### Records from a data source
───

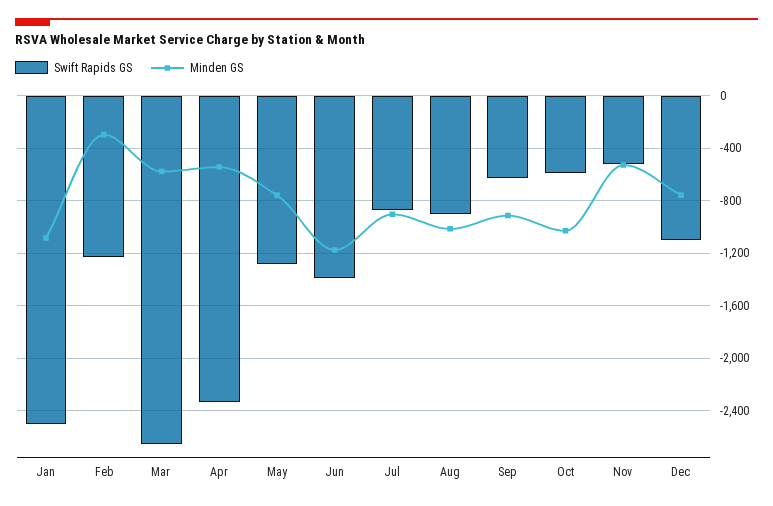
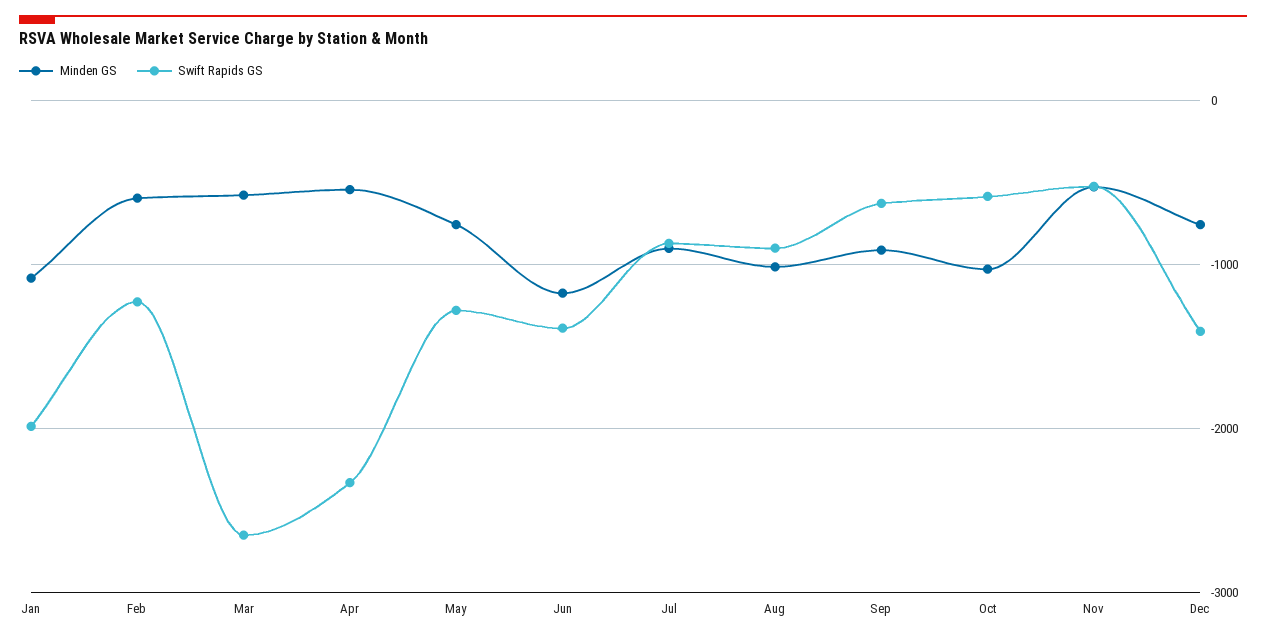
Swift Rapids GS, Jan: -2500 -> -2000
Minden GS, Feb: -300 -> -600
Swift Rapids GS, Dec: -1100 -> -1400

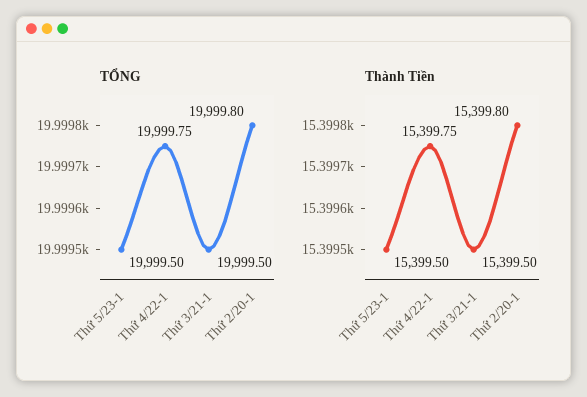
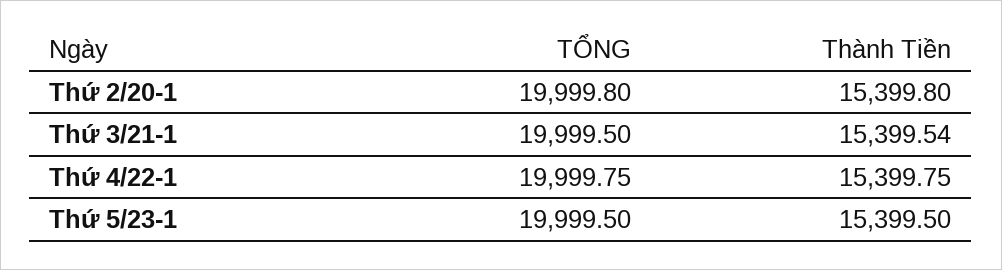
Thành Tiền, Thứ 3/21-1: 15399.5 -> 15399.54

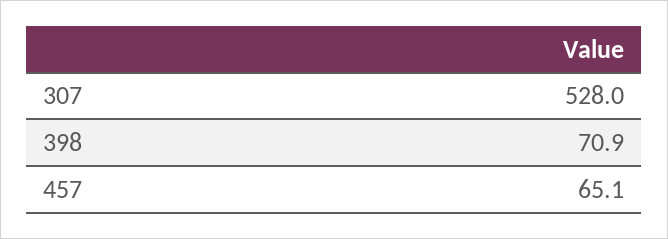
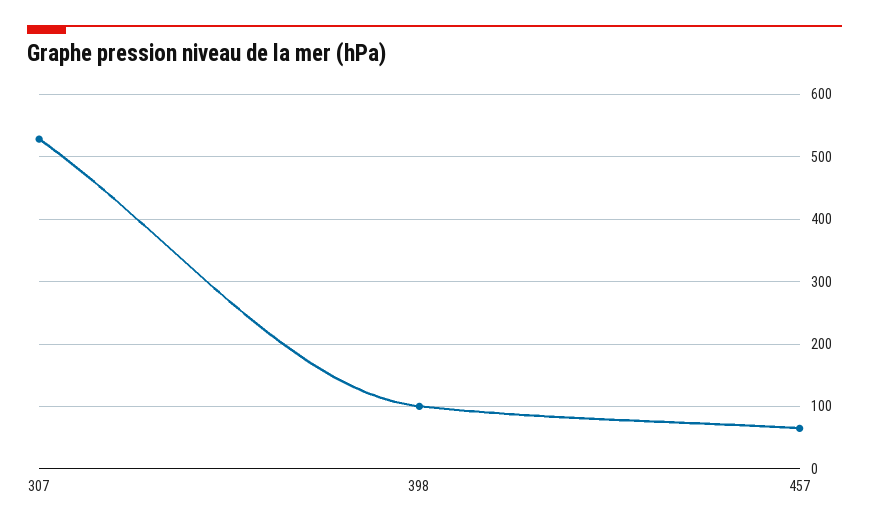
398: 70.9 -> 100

───

### WHAT THE TASK ASKS
Check every line of the data, and copy the ones that contain "Swift".

### OUTPUT FOR THIS EXERCISE
Swift Rapids GS, Jan: -2500 -> -2000
Swift Rapids GS, Dec: -1100 -> -1400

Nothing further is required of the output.